Wicked city (Kawajiri - 1987)
Alias La cité interdite (Yôjû Toshi).

Depuis deux siècles, un traité de paix fut signé entre le monde des humains et ceux d'un autre espace dimensionnel appelé le monde noir. Mais lorsqu'un éminent vieillard chargé de renouveler le traité s'avère pris dans une série d'attentat par des radicaux du monde noir, rien ne va plus. Taki, officiellement réparateur en électronique, officieusement agent de protection de la sécurité entre les deux mondes doit alors faire équipe avec une étrange partenaire, Makie, venue de cet autre monde afin d'assurer la protection du papy un brin libidineux...


Quand un changement entre le premier et le dernier plan permet de poser une étrange menace.
Je ne vois pas souvent d'oeuvres de Kawajiri mais quand ça arrive, c'est la fête. ![]()
Avec ce trop rare cinéaste et géant de l'animation (chroniqué en ces lieux ici et là), on est généralement assuré d'en avoir pour son argent (et je remercie Johell de Cinephiliquement vôtre (attention blog pas pour les nenfants) qui m'a furieusement donné envie d'en revoir via un fil de discussion --qui se continue encore à l'heure actuelle-- sur facebook). Car Kawajiri c'est l'assurance d'avoir un sujet pour adulte suffisamment original et déviant avec un style aisément reconnaissable et une mise en scène élégante et d'une rare fluidité.



Donc le plaisir de retrouver à nouveau ces situations quasi-impossibles dans lesquelles se retrouvent les personnages (dès l'ouverture du film, on est pris d'emblée avec cette femme de l'autre monde qui se transforme en araignée humaine dont le but est de croquer ses amants après l'acte sexuel), avec ce grain de folie et d'imagination qui fait que, comme souvent, on se retrouve à nouveau avec une oeuvre quasiment "autre" dans tous les sens du termes. Et bien sûr ces personnages féminins au visage ambigü mais d'une classe terrible quoi qu'il advienne, avec parfois un profond romantisme au delà de situations plus que terrible.


Sans compter des scènes aux références plus ou moins avouées (une tête qui se met à avoir de petites pattes et deux globes occulaires et se dirige vers sa victime... Comment ne pas penser à The Thing, version John Carpenter ? Ou ces jeux de lumières, parfois entre deux couleurs à la Dario Argento période Suspiria/Inferno ?) et une animation toujours fluide dans ces mouvements. Enfin bien sûr, le tandem et la relation que nouent Taki et Makie, qui s'enrichit d'une profonde complicité entre les deux, toujours très juste.
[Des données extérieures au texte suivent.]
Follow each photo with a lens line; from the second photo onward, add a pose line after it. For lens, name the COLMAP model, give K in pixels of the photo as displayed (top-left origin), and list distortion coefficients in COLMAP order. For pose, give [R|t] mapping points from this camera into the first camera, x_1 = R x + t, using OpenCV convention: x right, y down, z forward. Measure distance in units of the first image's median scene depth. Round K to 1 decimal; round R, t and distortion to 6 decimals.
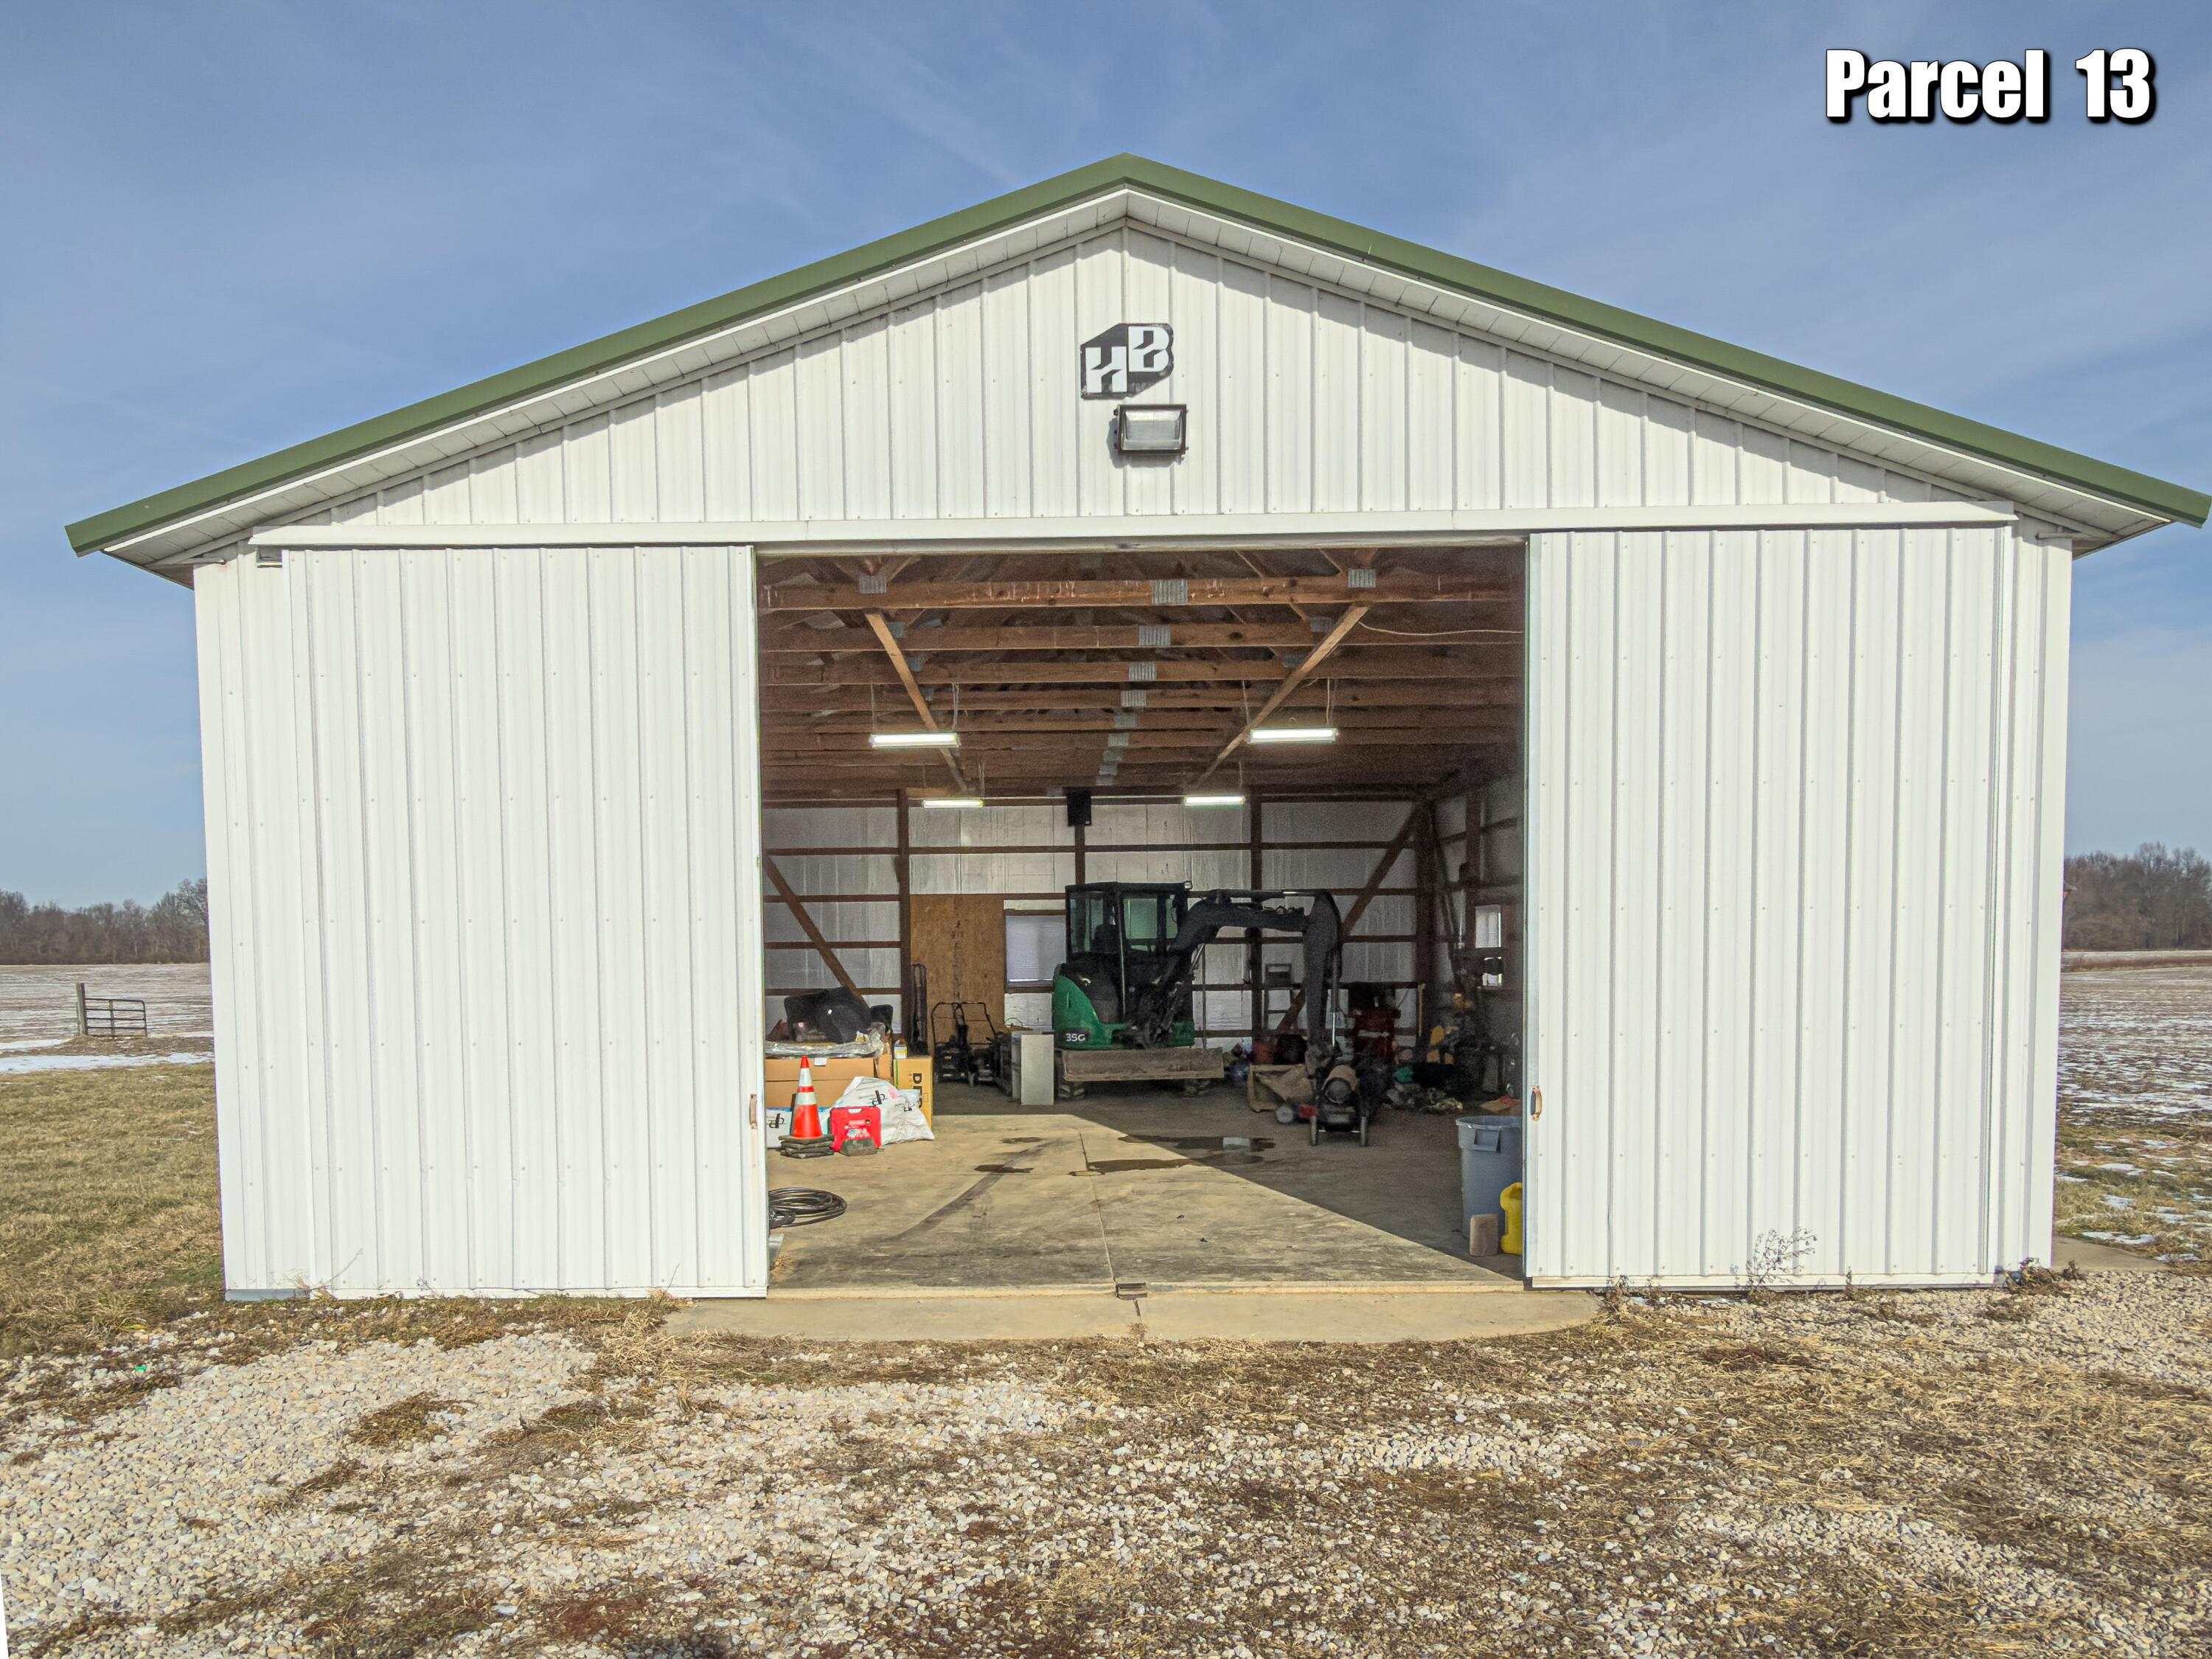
lens RADIAL K [[1418.5, 0, 1097.8], [0, 1418.5, 828.6], [0, 0, 1]] dist [0.008633, 0.000129]
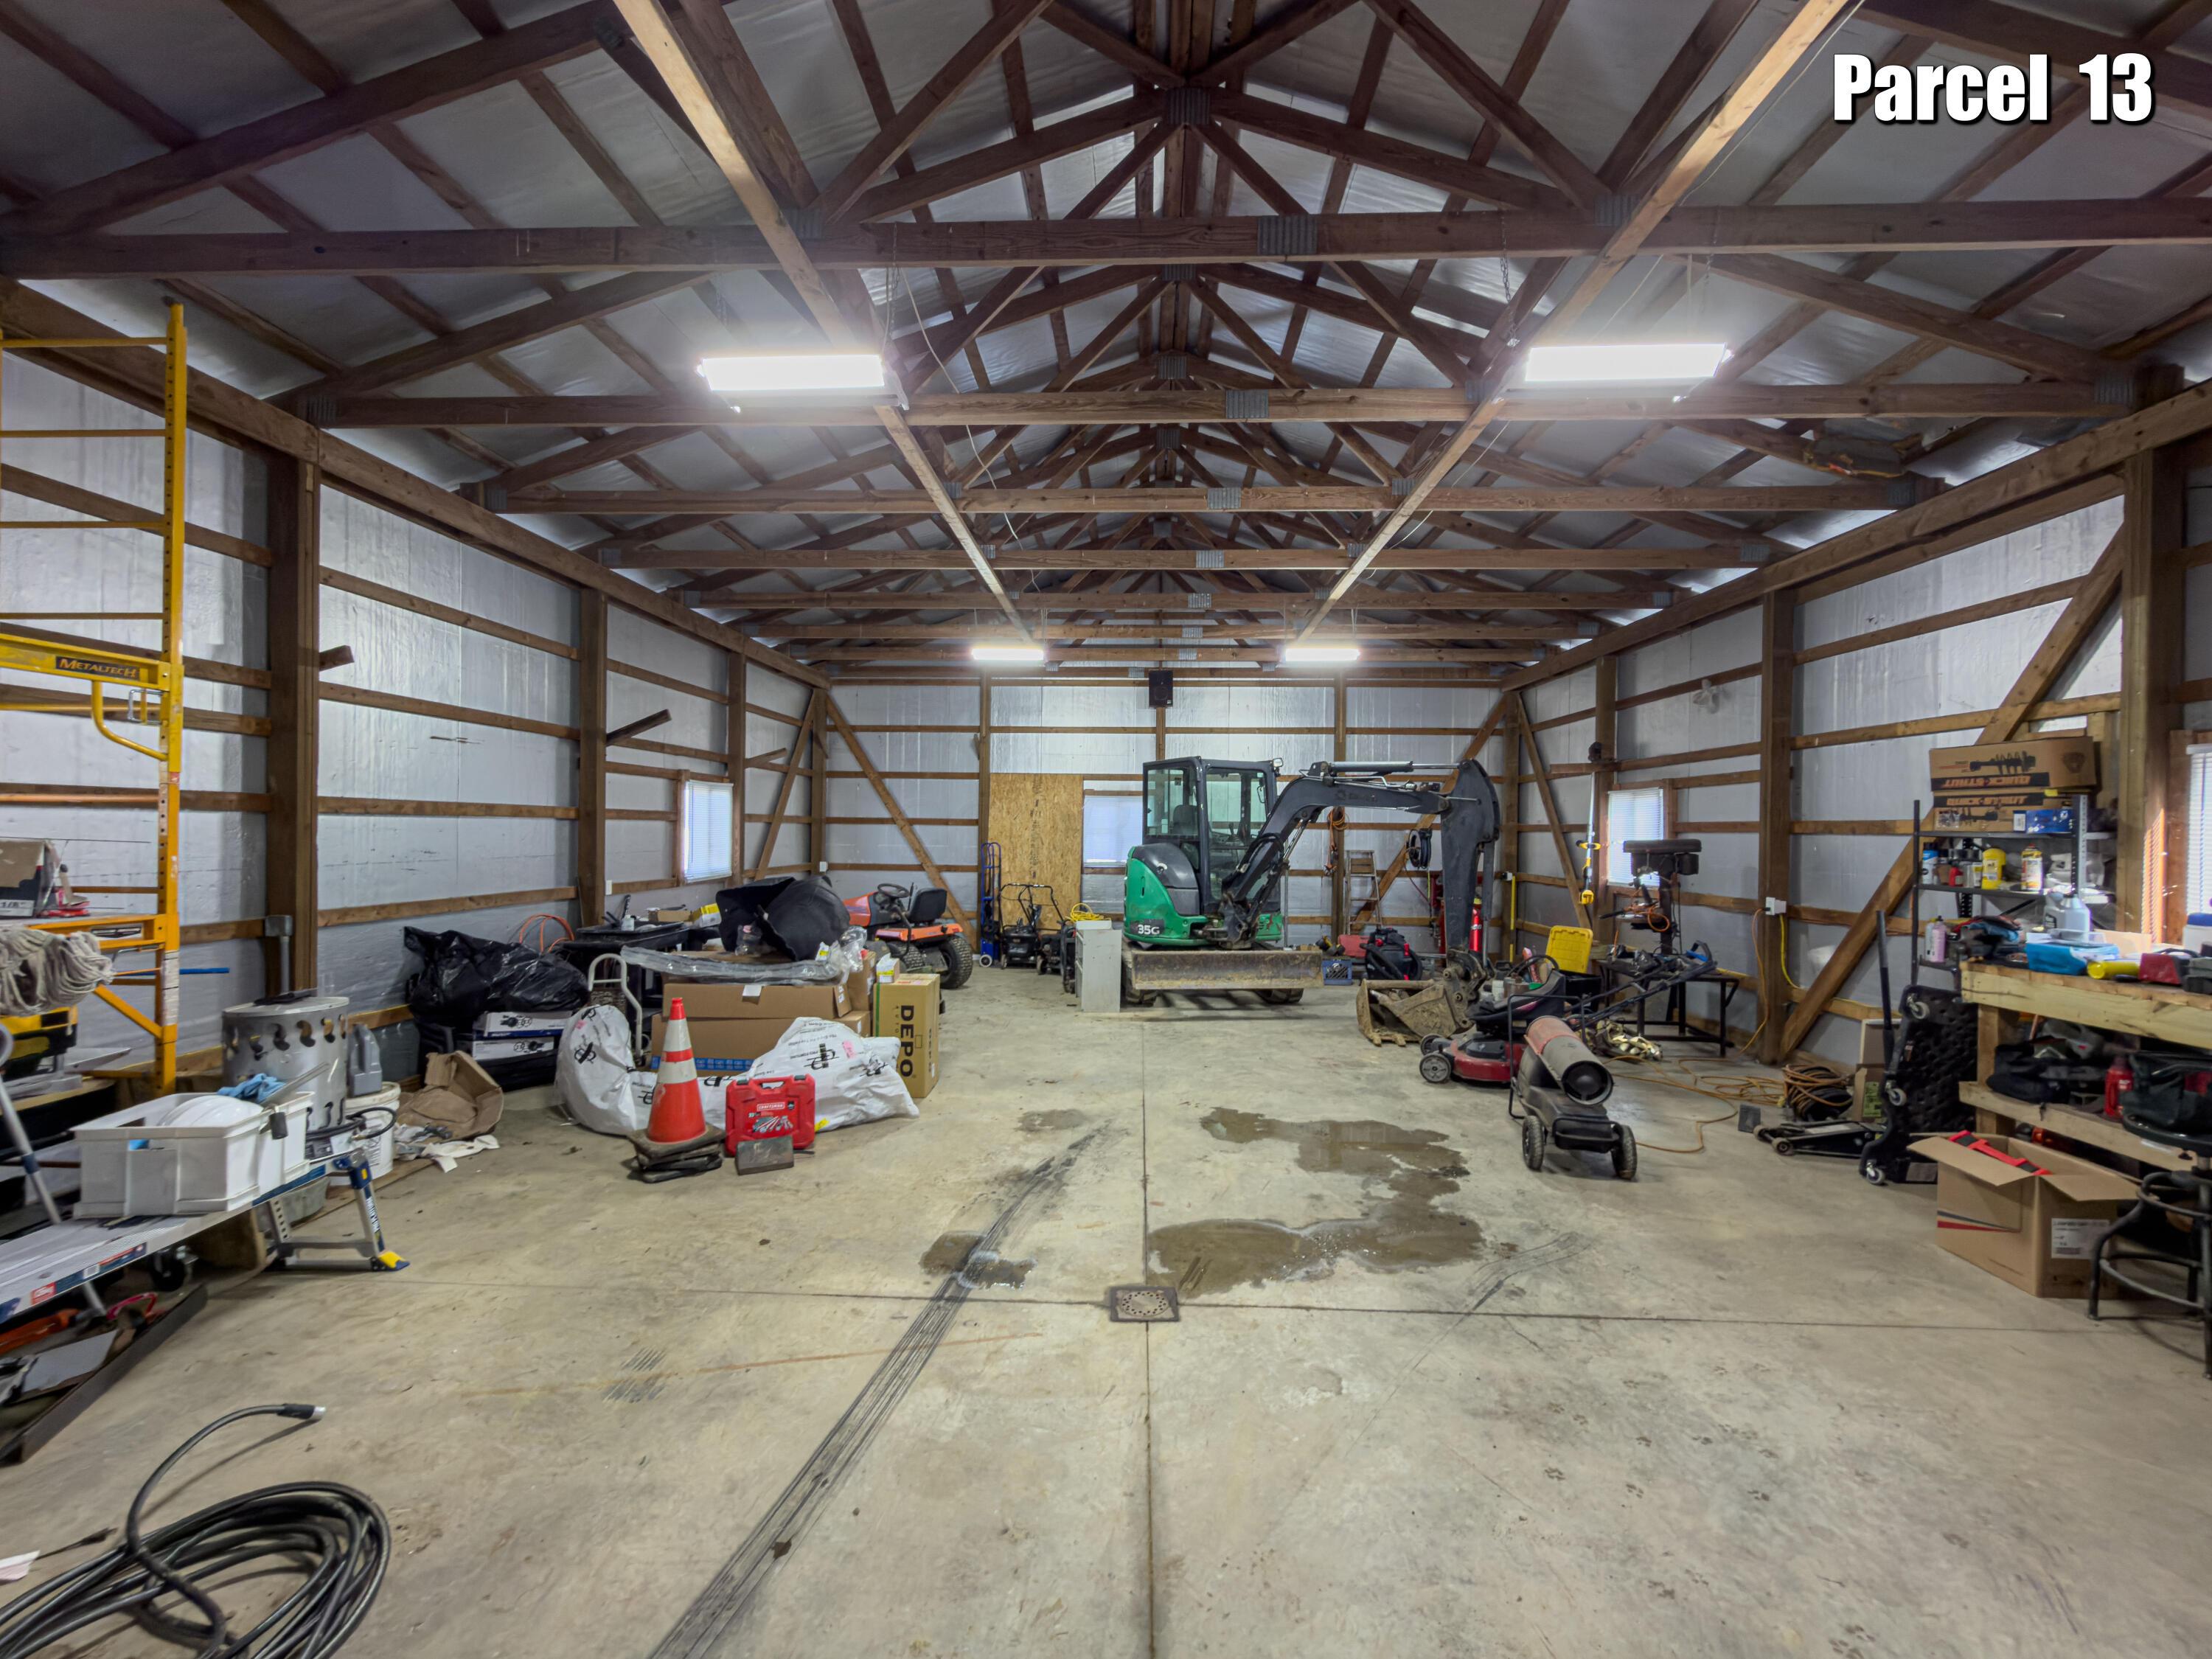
lens RADIAL K [[890.7, 0, 1108.5], [0, 890.7, 833.0], [0, 0, 1]] dist [-0.000721, 0.000038]
pose [[0.996894, 0.022981, -0.075334, -0.000314], [-0.016342, 0.996023, 0.087583, 0.034238], [0.077047, -0.086079, 0.993305, 0.399751]]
C'est donc un spectacle suffisamment fun et adulte, tout en étant profondément réfléchi et assumé que nous offre Yoshiaki Kawajiri une nouvelle fois. Celui-ci limite même les rares scènes de sexe du film pour mieux étoffer un récit fantastique et des plus prenants, non dénué d'humour et de moments forts, sortant par là des carcans hentaïs ou purement horrifique. Bref, du tout bon venant de ce grand maître qu'on a tendance à oublier un peu de nos jours.